Non ricordo con precisione il momento esatto in cui abbiamo deciso di trasferirci a Lisboa per condurre questa doppia vita senza senso. Non sono neanche così certa che l'idea sia venuta da me. Deve essere stato un istante lentissimo di cui non si possono ricostruire le dinamiche e che è oramai irrimediabilmente perduto.
C'è da dire, però, che ricordo bene quando davanti ad un caffè di Rimini abbiamo stretto il compromesso: la settimana lavorativa in Italia e il far nulla sul Tago. Aerei prenotati con questa scadenza da qui a un anno. Forse può sembrare strano ma vi assircuro che non è molto diverso di qualsiasi vita divisa tra la casa ed il lavoro.

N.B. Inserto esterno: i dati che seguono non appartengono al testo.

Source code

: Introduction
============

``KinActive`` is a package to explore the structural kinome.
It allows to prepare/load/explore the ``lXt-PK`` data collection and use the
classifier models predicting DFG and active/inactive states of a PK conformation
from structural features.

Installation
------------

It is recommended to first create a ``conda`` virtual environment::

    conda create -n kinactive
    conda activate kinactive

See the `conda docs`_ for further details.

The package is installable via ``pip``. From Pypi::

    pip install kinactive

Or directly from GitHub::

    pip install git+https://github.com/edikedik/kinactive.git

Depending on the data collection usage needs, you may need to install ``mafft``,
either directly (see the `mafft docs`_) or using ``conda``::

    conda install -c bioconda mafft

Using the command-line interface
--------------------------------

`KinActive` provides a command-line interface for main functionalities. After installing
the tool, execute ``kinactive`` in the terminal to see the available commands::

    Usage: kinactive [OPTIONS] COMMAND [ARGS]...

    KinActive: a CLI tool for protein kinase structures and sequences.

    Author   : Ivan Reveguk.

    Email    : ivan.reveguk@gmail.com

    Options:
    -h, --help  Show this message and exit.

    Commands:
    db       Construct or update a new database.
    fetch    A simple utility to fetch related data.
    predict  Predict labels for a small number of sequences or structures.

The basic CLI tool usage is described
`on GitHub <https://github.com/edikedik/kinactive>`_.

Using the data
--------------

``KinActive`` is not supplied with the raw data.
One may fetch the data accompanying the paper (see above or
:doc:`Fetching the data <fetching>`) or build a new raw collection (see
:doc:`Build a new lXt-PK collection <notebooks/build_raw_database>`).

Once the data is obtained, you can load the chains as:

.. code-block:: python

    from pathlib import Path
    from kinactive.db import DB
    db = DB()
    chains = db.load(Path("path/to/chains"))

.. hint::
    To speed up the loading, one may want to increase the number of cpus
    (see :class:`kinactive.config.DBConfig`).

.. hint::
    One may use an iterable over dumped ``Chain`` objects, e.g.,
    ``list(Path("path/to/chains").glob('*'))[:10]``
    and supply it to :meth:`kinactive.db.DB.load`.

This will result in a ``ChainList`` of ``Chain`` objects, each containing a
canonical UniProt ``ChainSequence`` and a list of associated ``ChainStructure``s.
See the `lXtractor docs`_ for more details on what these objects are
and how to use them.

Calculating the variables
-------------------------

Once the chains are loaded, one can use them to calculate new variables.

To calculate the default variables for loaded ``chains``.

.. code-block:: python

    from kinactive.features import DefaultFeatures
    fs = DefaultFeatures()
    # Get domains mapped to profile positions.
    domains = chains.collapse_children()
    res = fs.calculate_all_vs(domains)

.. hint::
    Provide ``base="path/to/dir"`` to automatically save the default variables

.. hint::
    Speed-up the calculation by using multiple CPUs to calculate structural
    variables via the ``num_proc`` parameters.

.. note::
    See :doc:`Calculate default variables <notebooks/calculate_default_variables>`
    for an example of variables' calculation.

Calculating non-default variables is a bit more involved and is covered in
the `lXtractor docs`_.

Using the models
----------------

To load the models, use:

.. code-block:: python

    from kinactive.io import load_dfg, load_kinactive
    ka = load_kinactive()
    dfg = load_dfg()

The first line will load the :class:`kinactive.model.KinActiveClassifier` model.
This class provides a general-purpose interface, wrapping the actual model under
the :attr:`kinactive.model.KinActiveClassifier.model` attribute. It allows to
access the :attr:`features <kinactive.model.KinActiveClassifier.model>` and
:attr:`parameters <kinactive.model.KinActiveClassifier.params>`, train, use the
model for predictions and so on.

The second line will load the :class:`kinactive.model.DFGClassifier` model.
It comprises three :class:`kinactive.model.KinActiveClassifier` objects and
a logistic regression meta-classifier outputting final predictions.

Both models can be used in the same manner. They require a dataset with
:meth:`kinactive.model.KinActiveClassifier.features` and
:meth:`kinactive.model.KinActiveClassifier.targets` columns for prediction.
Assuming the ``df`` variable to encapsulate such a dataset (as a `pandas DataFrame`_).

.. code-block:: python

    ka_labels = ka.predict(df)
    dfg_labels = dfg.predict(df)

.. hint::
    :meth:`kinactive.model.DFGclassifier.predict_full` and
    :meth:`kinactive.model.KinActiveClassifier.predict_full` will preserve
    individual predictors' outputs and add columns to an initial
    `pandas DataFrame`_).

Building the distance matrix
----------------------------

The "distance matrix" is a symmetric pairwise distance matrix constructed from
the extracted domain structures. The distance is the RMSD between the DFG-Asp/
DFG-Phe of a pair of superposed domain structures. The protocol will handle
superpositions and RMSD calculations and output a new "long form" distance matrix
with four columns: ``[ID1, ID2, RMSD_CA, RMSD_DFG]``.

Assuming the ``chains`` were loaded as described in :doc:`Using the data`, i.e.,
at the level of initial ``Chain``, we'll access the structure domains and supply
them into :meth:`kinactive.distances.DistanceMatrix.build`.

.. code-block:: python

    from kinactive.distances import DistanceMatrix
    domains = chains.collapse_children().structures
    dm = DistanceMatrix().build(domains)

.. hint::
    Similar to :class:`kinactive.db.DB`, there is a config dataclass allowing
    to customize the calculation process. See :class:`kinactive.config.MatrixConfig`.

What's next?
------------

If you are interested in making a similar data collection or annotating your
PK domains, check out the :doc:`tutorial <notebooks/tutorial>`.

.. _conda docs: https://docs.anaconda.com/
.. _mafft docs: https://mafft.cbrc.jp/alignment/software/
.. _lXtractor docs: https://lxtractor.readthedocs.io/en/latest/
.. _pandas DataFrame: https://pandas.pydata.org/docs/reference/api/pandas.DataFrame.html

Quando sono qui da sola, poi, come oggi che mi ha preso l'influenza al Rossio, ecco che riesco a lavorare meglio, con questo silenzio così portoghese che pare canti anche da zitto, in una casa che non ci vive nessuno, odora di pipì di gatto, ma risplende di azulejos.

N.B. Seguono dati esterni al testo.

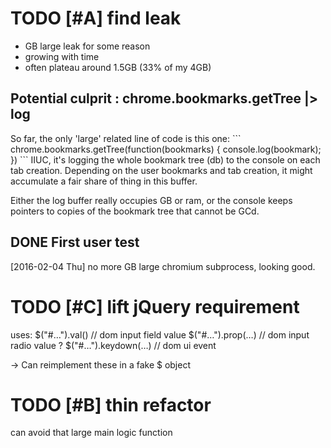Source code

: * TODO [#A] find leak
  - GB large leak for some reason
  - growing with time
  - often plateau around 1.5GB (33% of my 4GB)

** Potential culprit : chrome.bookmarks.getTree |> log

   So far, the only 'large' related line of code is this one:
   ```
   chrome.bookmarks.getTree(function(bookmarks) { console.log(bookmark); })
   ```
   IIUC, it's logging the whole bookmark tree (db) to the console on each tab creation.
   Depending on the user bookmarks and tab creation, it might accumulate a fair
   share of thing in this buffer.

   Either the log buffer really occupies GB or ram, or the console keeps pointers
   to copies of the bookmark tree that cannot be GCd.

** DONE First user test
   [2016-02-04 Thu]
   no more GB large chromium subprocess, looking good.

* TODO [#C] lift jQuery requirement
  uses:
    $("#...").val()         // dom input field value
    $("#...").prop(...)     // dom input radio value ?
    $("#...").keydown(...)  // dom ui event

  -> Can reimplement these in a fake $ object

* TODO [#B] thin refactor
  can avoid that large main logic function
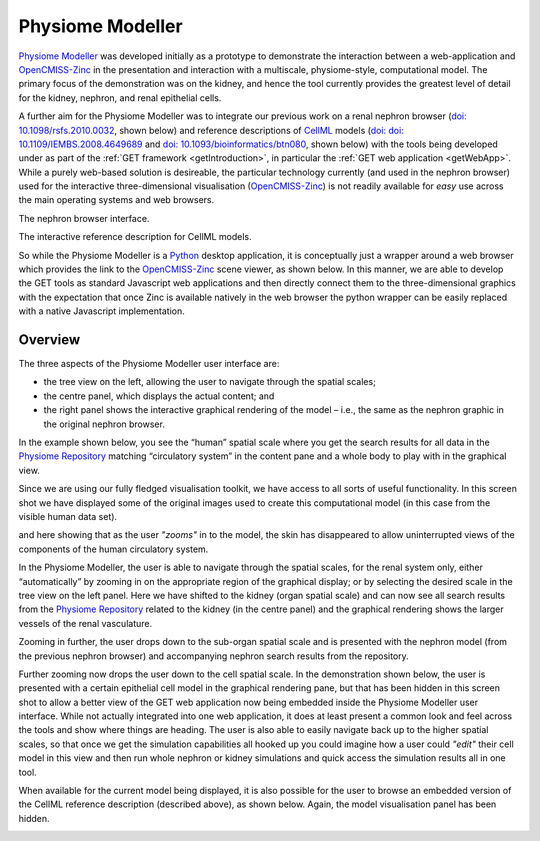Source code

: .. _physiome-modeller:

=================
Physiome Modeller
=================

`Physiome Modeller <https://bitbucket.org/physiome-modeller>`_ was developed initially as a prototype to demonstrate the interaction between a web-application and `OpenCMISS-Zinc`_ in the presentation and interaction with a multiscale, physiome-style, computational model. The primary focus of the demonstration was on the kidney, and hence the tool currently provides the greatest level of detail for the kidney, nephron, and renal epithelial cells.

.. image:: screenshots/initial.png
   :align: center
   :width: 50%

A further aim for the Physiome Modeller was to integrate our previous work on a renal nephron browser (`doi: 10.1098/rsfs.2010.0032 <http://dx.doi.org/10.1098/rsfs.2010.0032>`_, shown below) and reference descriptions of `CellML`_ models (`doi: doi: 10.1109/IEMBS.2008.4649689 <http://dx.doi.org/10.1109/IEMBS.2008.4649689>`_ and `doi: 10.1093/bioinformatics/btn080 <http://dx.doi.org/10.1093/bioinformatics/btn080>`_, shown below) with the tools being developed under as part of the :ref:`GET framework <getIntroduction>`, in particular the :ref:`GET web application <getWebApp>`. While a purely web-based solution is desireable, the particular technology currently (and used in the nephron browser) used for the interactive three-dimensional visualisation (`OpenCMISS-Zinc`_) is not readily available for *easy* use across the main operating systems and web browsers.

The nephron browser interface.

.. image:: screenshots/nephron-browser.png
   :align: center
   :width: 65%

The interactive reference description for CellML models.

.. image:: screenshots/reference-description.png
   :align: center
   :width: 65%

So while the Physiome Modeller is a `Python <http://python.org>`_ desktop application, it is conceptually just a wrapper around a web browser which provides the link to the `OpenCMISS-Zinc`_ scene viewer, as shown below. In this manner, we are able to develop the GET tools as standard Javascript web applications and then directly connect them to the three-dimensional graphics with the expectation that once Zinc is available natively in the web browser the python wrapper can be easily replaced with a native Javascript implementation.

.. image:: screenshots/initial-annotated.png
   :align: center
   :width: 50%
   
Overview
--------

The three aspects of the Physiome Modeller user interface are:

* the tree view on the left, allowing the user to navigate through the spatial scales;
* the centre panel, which displays the actual content; and
* the right panel shows the interactive graphical rendering of the model – i.e., the same as the nephron graphic in the original nephron browser.

In the example shown below, you see the “human” spatial scale where you get the search results for all data in the `Physiome Repository`_ matching “circulatory system” in the content pane and a whole body to play with in the graphical view.

.. image:: screenshots/initial.png
   :align: center
   :width: 65%

Since we are using our fully fledged visualisation toolkit, we have access to all sorts of useful functionality. In this screen shot we have displayed some of the original images used to create this computational model (in this case from the visible human data set).

.. image:: screenshots/image-slices.png
   :align: center
   :width: 65%

and here showing that as the user *"zooms"* in to the model, the skin has disappeared to allow uninterrupted views of the components of the human circulatory system.

.. image:: screenshots/circulatory-system.png
   :align: center
   :width: 65%
   
In the Physiome Modeller, the user is able to navigate through the spatial scales, for the renal system only, either “automatically” by zooming in on the appropriate region of the graphical display; or by selecting the desired scale in the tree view on the left panel. Here we have shifted to the kidney (organ spatial scale) and can now see all search results from the `Physiome Repository`_ related to the kidney (in the centre panel) and the graphical rendering shows the larger vessels of the renal vasculature.

.. image:: screenshots/renal-vasculature.png
   :align: center
   :width: 65%
   
Zooming in further, the user drops down to the sub-organ spatial scale and is presented with the nephron model (from the previous nephron browser) and accompanying nephron search results from the repository.

.. image:: screenshots/nephron-model.png
   :align: center
   :width: 65%
   
Further zooming now drops the user down to the cell spatial scale. In the demonstration shown below, the user is presented with a certain epithelial cell model in the graphical rendering pane, but that has been hidden in this screen shot to allow a better view of the GET web application now being embedded inside the Physiome Modeller user interface. While not actually integrated into one web application, it does at least present a common look and feel across the tools and show where things are heading. The user is also able to easily navigate back up to the higher spatial scales, so that once we get the simulation capabilities all hooked up you could imagine how a user could *"edit"* their cell model in this view and then run whole nephron or kidney simulations and quick access the simulation results all in one tool.

.. _embeddedGetWebApplication:

.. image:: screenshots/embedded-get-web-application.png
   :align: center
   :width: 65%
   
When available for the current model being displayed, it is also possible for the user to browse an embedded version of the CellML reference description (described above), as shown below. Again, the model visualisation panel has been hidden.

.. image:: screenshots/embedded-reference-description.png
   :align: center
   :width: 65%


.. _OpenCMISS-Zinc: http://opencmiss.org/zinc
.. _Physiome Repository: http://models.physiomeproject.org
.. _CellML: http://cellml.org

Non lo avevo mai fatto, di venire qui e pulire. Insomma il patto era che qui non si deve far nulla, lasciare tutto fuori e contemplare, come gli eremiti, noi siamo venuti in esilio a Lisboa. Poi oggi complice la malattia, i microbi bronchiali e l'assistenza medica così vaga...ho deciso di farlo. Si ora è tutto pulito, ma non mi sento felice. Come se avessi lavato un pezzetto qualsiasi di mondo destinato a tornare nella melma, come se avessi solo tentato di rallentare lo scrorrere del tempo, qui dove il tempo non c'è. Sono persino andata fino al frigorifero aprendolo alla ricerca di un po' d'acqua, dimenticando di averlo accuratamente adibito ad armadio nei mesi scorsi. Così per prender tempo e non sfigurare davanti a me stessa ho preso un paio di calzini dal vano verdure e li ho calzati con non curanza.